Now I know so much more about hospitals than I thought I would ever know about hospitals and how they work.
It's like in Italo Calvino's book Invisible Cities, because they are all sort of overlapping concentric circles, occupying the same space but not at the same time. I think of hospitals in the same way, as a previously 'invisible city' for me. Within the hospital, there are their own cities with their own specialists and waiting rooms in the hallways that are like roads between them. I wasn't used to all these things like all the machines and the beeping, and then it slowly becomes normal, your new normal, what normal is.
When I first got sick I thought "I'm never going to see a giraffe in the wild."
My husband said, "Let's go to Africa!" So we went to Africa and had a safari and visited friends in South Africa. We saw Johannesburg and went to Cape Town and all these lovely places. Then my husband asked me to put a Top 3 on my travel list and we've completed that Top 3 which included Machu Picchu and Angkor Wat. Now we're working on where the next trip will be. I told my husband that I want the next place to be a place that he wants to go to because it's been all about me for too long. So, we'll be visiting Eastern Europe next. We're going to start in Berlin, then to Vienna and Prague and maybe Bratislava.
I heard early on that palliative care is related to better outcomes.
Those outcomes can be things like less pain and better quality of life, which are really significant things. I've been going for palliative care since my first year. I've been working with them to manage my pain and side effects since and it's been tremendously helpful to me.
Through palliative care, my friends and family don't need to carry the weight of my quality of life themselves.

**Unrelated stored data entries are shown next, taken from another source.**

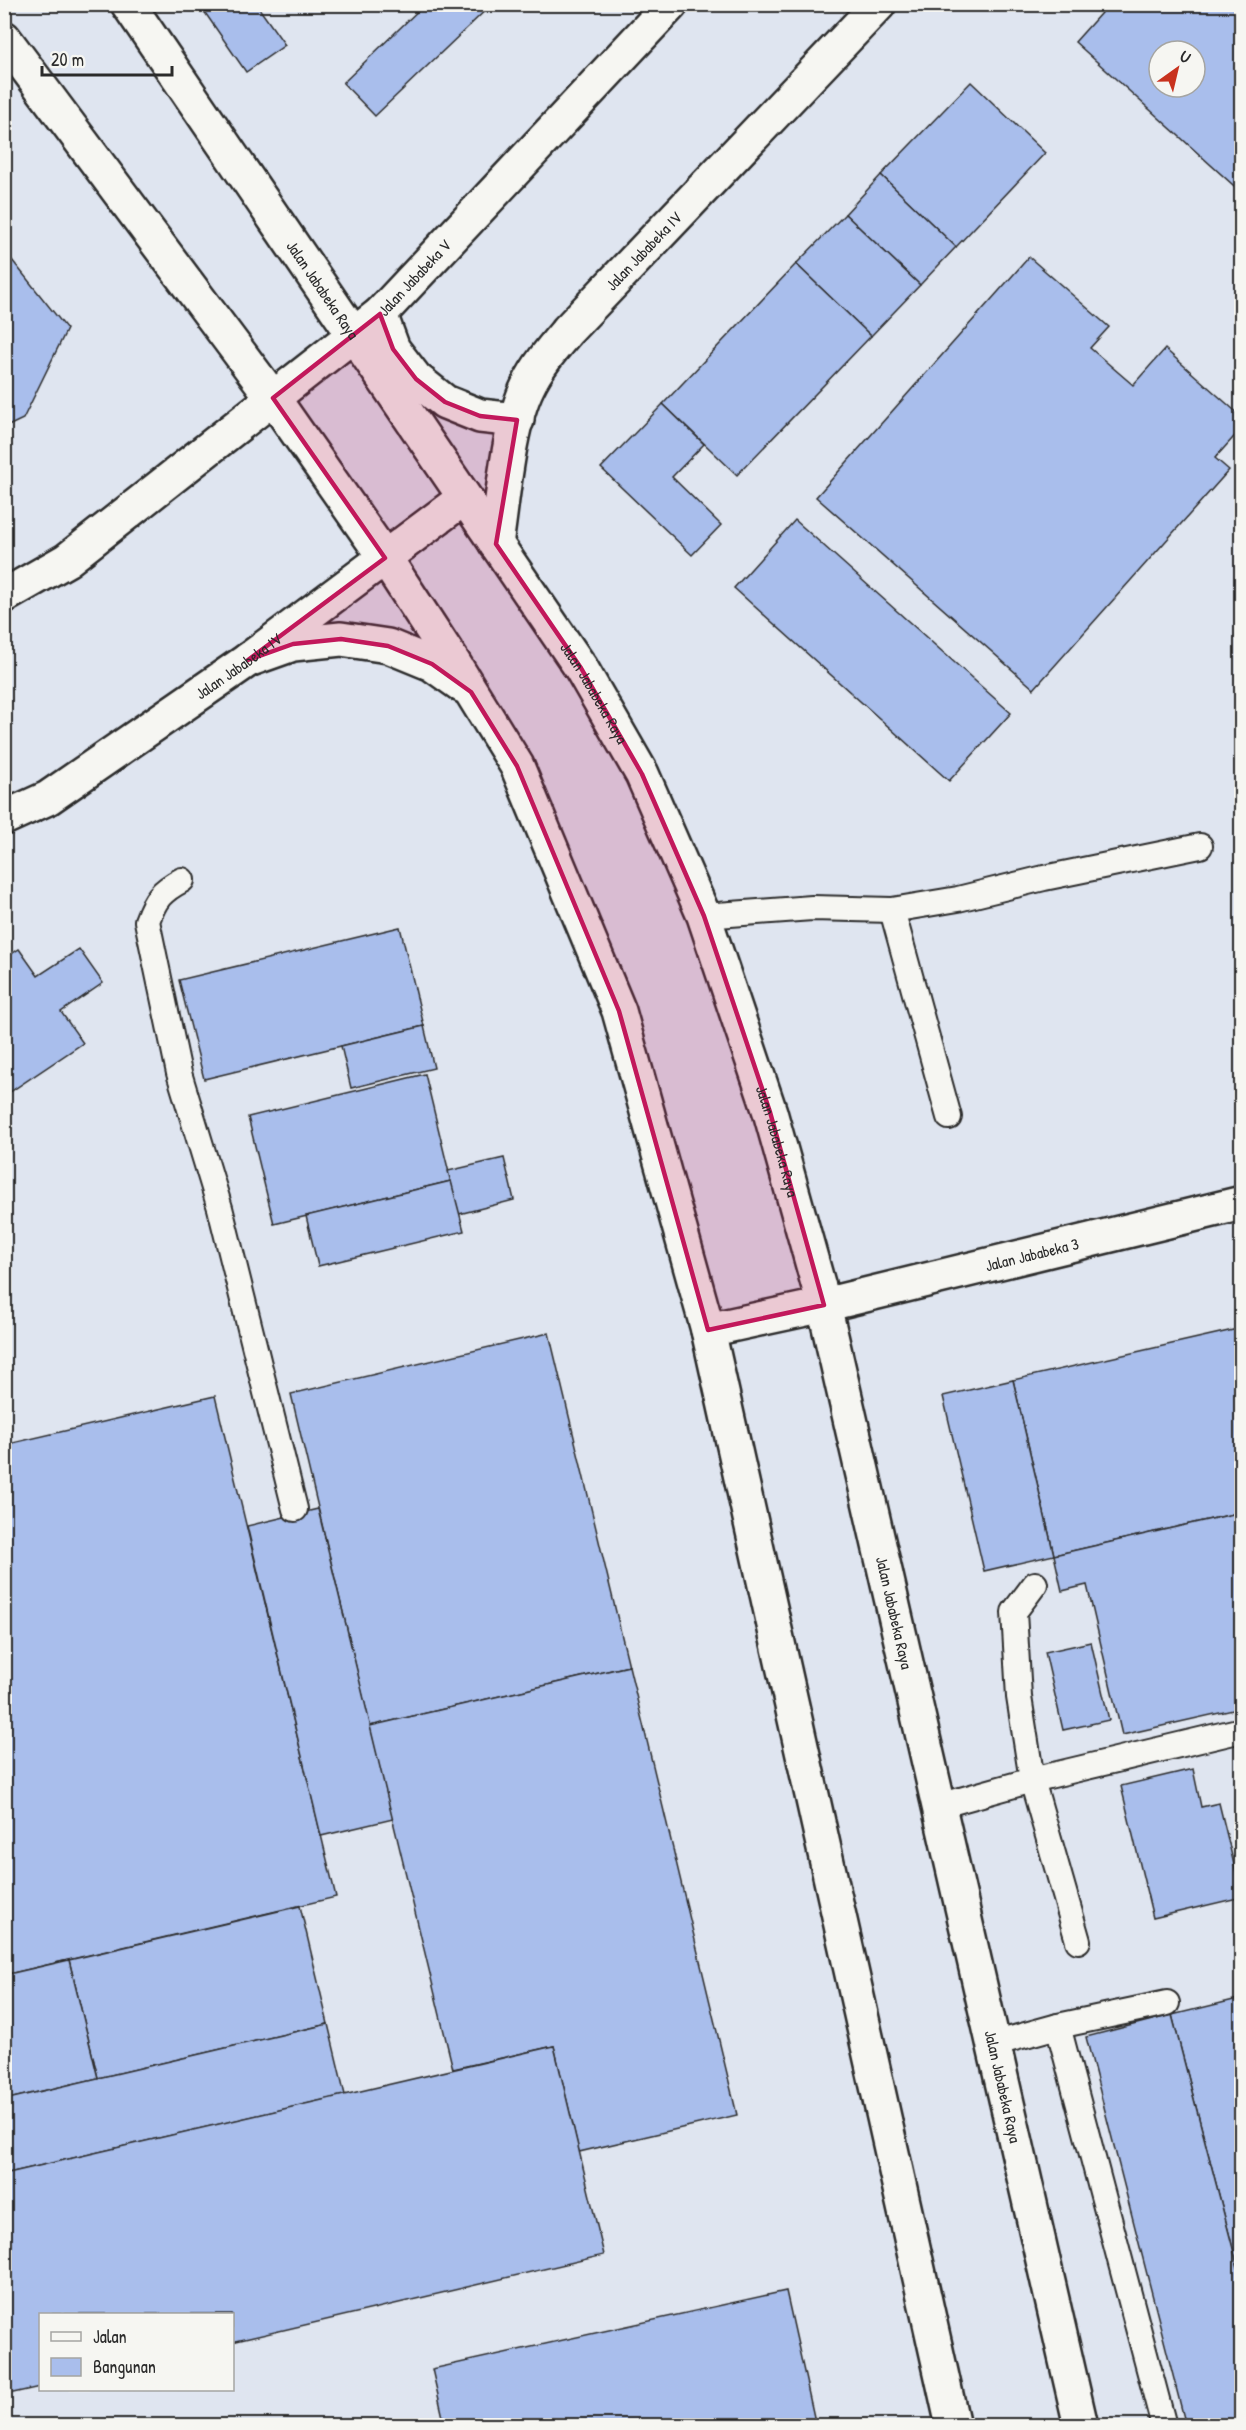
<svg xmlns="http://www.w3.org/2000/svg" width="1246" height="2430" font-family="'Patrick Hand',sans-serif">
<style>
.built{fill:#dfe5f0;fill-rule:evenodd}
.building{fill:#a9beec;stroke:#2b2b2b;stroke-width:1.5;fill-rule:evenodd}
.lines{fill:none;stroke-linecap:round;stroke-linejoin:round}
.service-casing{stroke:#2b2b2b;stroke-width:28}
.minor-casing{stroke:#2b2b2b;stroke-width:38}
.tertiary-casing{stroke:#2b2b2b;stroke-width:38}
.secondary-casing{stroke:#2b2b2b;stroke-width:38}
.service{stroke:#f6f6f2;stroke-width:24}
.minor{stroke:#f6f6f2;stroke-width:33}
.tertiary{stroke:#f6f6f2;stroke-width:33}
.secondary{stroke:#f6f6f2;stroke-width:33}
.marked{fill:#c2185b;fill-opacity:0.2;stroke:#c2185b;stroke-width:4.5;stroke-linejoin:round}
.labels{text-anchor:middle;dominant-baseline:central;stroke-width:6;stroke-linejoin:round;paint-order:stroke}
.street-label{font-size:16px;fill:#2b2b2b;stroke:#f6f6f2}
</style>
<rect width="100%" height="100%" fill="#f6f6f2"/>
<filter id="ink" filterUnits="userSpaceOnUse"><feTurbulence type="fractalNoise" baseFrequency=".0167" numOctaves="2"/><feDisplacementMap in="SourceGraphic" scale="12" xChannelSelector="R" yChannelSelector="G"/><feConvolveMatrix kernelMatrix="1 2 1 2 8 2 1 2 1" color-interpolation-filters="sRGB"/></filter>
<g filter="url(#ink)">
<path class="built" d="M5,5H1241V2425L5,2426ZM1159,51H1195V87H1159ZM40,2314H232V2390H40Z"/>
<g class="building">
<path d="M199,4H256L285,45L246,72Z"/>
<path d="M425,4H492L375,116L343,83Z"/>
<path d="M1109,4H1242V193L1075,42ZM1159,51H1195V87H1159Z"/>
<path d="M971,82L1045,153L956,247L881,175Z"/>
<path d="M881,175L956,247L920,285L845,214Z"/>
<path d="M845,214L920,285L871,336L796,264Z"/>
<path d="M4,250L67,329L23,419L4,428Z"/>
<path d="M1029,257L1109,327L1090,348L1133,385L1165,349L1242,417V428L1215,458L1229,470L1034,689L816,497Z"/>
<path d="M796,264L871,336L737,475L663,404Z"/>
<path d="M663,404L704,444L672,477L721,525L692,555L601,468Z"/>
<path d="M795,520L1011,713L949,781L734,588Z"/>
<path d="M400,927L424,1026L204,1079L179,980Z"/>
<path d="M19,949L38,976L79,949L103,983L61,1012L83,1043L4,1096V959Z"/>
<path d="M424,1026L434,1068L351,1088L341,1046Z"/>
<path d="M425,1074L451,1181L274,1224L248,1117Z"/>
<path d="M504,1158L514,1200L459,1214L448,1171Z"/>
<path d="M451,1181L464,1231L318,1266L306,1216Z"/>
<path d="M1242,1328V1512L1054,1555L1013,1380Z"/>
<path d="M549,1333L629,1666L370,1726L291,1394Z"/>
<path d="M1013,1380L1054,1555L984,1571L943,1396Z"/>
<path d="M215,1396L336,1897L4,1975V1445Z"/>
<path d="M318,1509L393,1819L321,1836L247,1526Z"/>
<path d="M1242,1512V1708L1122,1735L1087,1585L1062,1591L1054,1555Z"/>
<path d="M1091,1642L1109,1720L1063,1730L1045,1652Z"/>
<path d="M629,1666L737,2115L579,2152L554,2046L453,2069L370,1726Z"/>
<path d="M1193,1769L1201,1807L1219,1803L1242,1897L1153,1918L1121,1786Z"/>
<path d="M300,1906L328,2024L98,2078L69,1960Z"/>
<path d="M69,1960L98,2078L4,2100V1975Z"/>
<path d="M1242,1998V2283L1172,2015Z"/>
<path d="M1172,2015L1242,2283V2426H1186L1086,2037Z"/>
<path d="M328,2024L345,2095L4,2174V2100Z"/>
<path d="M554,2046L604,2255L232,2342V2314H40V2387L4,2395V2174Z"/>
<path d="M786,2291L816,2426H445L432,2369Z"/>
</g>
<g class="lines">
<defs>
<g id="service">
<path d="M182,880C161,891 155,899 147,921L179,1073L220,1208L295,1509"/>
<path d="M892,910L949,1117"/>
<path d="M704,916L812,908L892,910L958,899L1044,878L1200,846"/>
<path d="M1035,1584L1014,1612L1019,1697L1032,1780L1078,1941"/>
<path d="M939,1806L1032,1780L1242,1730"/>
<path d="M1058,2026L1167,2003"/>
<path d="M993,2044L1058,2026L1164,2426"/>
</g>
<g id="minor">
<path d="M4,596L67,560L273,398"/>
<path id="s1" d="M824,1305L1242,1203"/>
</g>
<g id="tertiary">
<path d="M380,314L393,349L416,379L445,402L480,416L517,420"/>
<path id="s2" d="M273,398L380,314L671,4"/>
<path id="s3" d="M496,544C503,499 508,426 528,386C538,365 553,348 568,330L879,4"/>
<path id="s4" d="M4,818L48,798L248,660L464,498"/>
</g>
<g id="secondary">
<path id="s5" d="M128,4L581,668L642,774L704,916L770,1112L824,1305L1081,2426"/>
<path d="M4,38L273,398L385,558L453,662L517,766L619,1011L708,1330L953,2426"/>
<path d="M248,660L293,644L341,639L388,646L432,664L463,686"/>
<path d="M708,1330L824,1305"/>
</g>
</defs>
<use href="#service" class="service-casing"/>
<use href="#minor" class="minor-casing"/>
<use href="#tertiary" class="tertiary-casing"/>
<use href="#secondary" class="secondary-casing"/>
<use href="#service" class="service"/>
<use href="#minor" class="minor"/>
<use href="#tertiary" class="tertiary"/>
<use href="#secondary" class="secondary"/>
</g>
</g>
<path class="marked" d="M380,314L393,349L416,379L445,402L480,416L517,420L496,544L581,668L642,774L704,916L770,1112L824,1305L708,1330L619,1011L517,766L471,692L432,664L388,646L341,639L293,644L248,660L385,558L273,398Z"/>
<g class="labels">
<g class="street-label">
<text stroke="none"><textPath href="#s3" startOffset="340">Jalan Jababeka IV</textPath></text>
<text stroke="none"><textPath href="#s2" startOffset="186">Jalan Jababeka V</textPath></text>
<text stroke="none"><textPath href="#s5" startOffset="346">Jalan Jababeka Raya</textPath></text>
<text stroke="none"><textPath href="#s4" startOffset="280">Jalan Jababeka IV</textPath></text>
<text stroke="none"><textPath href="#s5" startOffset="832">Jalan Jababeka Raya</textPath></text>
<text stroke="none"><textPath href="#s5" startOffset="1318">Jalan Jababeka Raya</textPath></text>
<text stroke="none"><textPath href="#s1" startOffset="214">Jalan Jababeka 3</textPath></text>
<text stroke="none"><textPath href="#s5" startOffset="1804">Jalan Jababeka Raya</textPath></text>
<text stroke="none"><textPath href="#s5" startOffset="2290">Jalan Jababeka Raya</textPath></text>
</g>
</g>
<rect width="1246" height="2430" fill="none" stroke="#f6f6f2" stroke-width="24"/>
<rect x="12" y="12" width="1222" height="2406" fill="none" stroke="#2b2b2b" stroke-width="2" filter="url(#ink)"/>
<rect x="39" y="2313" width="195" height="78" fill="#f6f6f2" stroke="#a5a5a2" stroke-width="1.5"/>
<rect x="51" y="2332" width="30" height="9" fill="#f6f6f2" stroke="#a5a5a2" stroke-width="1.5"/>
<text x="93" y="2343" font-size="18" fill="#2b2b2b">Jalan</text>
<rect x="51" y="2358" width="30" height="18" fill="#a9beec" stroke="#a5a5a2" stroke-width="1.5"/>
<text x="93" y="2373" font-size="18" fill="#2b2b2b">Bangunan</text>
<g transform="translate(1177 69) rotate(34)"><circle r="28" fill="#f6f6f2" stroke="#a5a5a2" stroke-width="1.5"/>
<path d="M0-4.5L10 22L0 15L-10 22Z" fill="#c8321e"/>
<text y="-9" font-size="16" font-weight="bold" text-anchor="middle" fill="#2b2b2b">U</text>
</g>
<path d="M42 66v9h130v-9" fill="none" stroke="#2b2b2b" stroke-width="3"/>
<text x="51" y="66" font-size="18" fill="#2b2b2b" stroke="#f6f6f2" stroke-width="4.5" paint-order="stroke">20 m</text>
</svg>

I think it's important to stress what palliative care really is, because so many people hear 'palliative' and they think 'end-of-life care'... but palliative care is so much more.

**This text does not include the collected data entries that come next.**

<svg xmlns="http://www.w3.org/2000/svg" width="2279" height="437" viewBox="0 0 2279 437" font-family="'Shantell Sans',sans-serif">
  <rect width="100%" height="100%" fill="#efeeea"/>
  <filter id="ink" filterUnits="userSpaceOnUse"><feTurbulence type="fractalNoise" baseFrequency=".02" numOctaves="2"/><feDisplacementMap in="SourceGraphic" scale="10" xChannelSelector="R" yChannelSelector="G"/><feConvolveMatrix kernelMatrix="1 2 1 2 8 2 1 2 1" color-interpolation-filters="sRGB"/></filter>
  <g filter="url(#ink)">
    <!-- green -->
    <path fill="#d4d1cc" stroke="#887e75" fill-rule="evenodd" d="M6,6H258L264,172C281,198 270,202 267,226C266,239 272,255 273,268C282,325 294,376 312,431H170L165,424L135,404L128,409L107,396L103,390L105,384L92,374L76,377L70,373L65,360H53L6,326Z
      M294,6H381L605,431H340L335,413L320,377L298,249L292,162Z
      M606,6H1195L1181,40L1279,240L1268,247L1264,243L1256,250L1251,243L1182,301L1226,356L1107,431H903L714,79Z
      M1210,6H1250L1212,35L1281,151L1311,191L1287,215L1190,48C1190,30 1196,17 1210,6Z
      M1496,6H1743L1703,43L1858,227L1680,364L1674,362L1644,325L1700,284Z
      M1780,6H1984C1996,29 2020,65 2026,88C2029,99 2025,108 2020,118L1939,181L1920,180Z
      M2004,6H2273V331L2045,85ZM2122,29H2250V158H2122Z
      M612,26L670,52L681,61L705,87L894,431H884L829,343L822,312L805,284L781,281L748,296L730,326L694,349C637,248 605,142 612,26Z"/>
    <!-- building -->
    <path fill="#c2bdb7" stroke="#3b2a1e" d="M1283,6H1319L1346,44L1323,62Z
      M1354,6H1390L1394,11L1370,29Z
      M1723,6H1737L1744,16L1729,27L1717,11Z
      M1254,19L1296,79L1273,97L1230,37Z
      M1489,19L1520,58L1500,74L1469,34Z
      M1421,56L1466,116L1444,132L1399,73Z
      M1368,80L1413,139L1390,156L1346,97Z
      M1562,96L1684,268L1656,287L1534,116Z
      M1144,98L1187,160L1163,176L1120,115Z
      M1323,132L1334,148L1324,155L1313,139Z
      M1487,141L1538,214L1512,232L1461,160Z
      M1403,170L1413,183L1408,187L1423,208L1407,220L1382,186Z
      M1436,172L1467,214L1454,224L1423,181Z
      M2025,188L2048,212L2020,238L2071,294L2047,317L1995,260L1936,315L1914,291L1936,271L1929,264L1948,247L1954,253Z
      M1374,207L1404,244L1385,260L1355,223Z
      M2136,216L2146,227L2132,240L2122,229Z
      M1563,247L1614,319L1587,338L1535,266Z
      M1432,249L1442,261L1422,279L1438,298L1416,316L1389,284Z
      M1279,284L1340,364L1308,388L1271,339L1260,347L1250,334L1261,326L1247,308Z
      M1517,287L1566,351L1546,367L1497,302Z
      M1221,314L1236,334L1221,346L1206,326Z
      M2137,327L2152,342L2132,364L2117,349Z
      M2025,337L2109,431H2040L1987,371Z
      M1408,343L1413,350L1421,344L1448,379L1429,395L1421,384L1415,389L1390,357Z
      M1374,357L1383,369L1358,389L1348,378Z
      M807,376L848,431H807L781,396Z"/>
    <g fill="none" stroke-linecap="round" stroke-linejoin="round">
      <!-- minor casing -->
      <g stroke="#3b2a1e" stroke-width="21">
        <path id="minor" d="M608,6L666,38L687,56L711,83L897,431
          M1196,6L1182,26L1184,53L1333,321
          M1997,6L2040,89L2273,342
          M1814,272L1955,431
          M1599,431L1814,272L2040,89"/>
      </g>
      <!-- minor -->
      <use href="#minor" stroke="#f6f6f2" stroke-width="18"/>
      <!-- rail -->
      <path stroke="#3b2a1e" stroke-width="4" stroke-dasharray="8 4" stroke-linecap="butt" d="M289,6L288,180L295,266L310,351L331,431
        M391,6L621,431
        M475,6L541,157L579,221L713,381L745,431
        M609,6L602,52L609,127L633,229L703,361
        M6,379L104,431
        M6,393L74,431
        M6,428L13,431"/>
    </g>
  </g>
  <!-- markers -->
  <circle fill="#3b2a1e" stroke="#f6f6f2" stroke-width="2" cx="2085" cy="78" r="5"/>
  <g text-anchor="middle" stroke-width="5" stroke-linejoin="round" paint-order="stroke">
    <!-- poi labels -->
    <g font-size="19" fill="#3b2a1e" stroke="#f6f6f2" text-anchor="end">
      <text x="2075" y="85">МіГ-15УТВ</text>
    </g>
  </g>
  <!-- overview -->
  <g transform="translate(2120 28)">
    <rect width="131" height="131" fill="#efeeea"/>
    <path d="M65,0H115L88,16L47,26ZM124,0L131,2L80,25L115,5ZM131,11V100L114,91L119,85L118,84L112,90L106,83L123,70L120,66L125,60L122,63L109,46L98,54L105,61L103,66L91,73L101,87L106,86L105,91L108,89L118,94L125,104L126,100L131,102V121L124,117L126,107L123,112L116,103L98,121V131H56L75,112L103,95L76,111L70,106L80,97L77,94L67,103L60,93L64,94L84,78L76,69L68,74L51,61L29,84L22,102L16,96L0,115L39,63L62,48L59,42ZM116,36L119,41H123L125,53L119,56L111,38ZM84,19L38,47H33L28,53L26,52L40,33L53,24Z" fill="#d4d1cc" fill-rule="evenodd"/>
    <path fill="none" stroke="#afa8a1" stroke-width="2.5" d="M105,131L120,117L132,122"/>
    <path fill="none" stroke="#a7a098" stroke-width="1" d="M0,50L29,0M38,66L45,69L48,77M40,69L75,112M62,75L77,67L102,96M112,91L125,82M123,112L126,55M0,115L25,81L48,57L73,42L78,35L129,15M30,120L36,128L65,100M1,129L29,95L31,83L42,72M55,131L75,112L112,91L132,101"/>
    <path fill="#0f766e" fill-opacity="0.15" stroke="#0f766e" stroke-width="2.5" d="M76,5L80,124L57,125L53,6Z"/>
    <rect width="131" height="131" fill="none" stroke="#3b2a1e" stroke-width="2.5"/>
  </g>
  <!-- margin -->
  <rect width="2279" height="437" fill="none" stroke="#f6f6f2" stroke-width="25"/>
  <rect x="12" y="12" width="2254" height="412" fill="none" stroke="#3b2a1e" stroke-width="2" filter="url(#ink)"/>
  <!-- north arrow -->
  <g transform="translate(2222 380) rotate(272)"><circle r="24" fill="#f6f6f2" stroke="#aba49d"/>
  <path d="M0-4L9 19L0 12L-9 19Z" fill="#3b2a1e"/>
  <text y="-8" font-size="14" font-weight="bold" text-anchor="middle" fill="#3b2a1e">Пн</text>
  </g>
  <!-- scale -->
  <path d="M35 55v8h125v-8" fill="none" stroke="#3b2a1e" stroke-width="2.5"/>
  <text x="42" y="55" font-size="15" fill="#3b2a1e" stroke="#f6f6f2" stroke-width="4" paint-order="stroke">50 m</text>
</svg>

Even with Stage IV cancer where someone is able to carry on their life and do well, there's still a place for palliative care that is incredibly valuable.
There's a misconception about palliative care - and not just among patients - it's doctors too. I've heard of some patients asking for palliative care and being told: "well you're not dying today." I think it's simply because they conflate one word for another, not because people don't need it.
Before my diagnosis, I was the marketing director for the Nature Conservancy of Canada.
I occupied the city in a different way before than I do now; the places I went moved in different circles to those I visit now, even though they occupy the same ground. For example, I might still get off at Queen's Park, but in the past, I might have been heading to question hour at Parliament whereas now it's to go to the hospital.
Post oophorectomy, I have diminished estrogen in my body and vaginismus (painful pelvic-floor contractions) that not only affect my ability to have children but my ability to have painless or easy sex.
Chemo can cause the same problem, but people don't like to talk about it. I have to use dilators and creams to prepare for sex, and that takes a commitment of at least 15 minutes a day to maintain the level of elasticity necessary. It's a lot of work. What's more, I no longer have the same sense of being beautiful as I did before and the sex we have is different because my husband is constantly afraid of hurting me. It's definitely a challenge.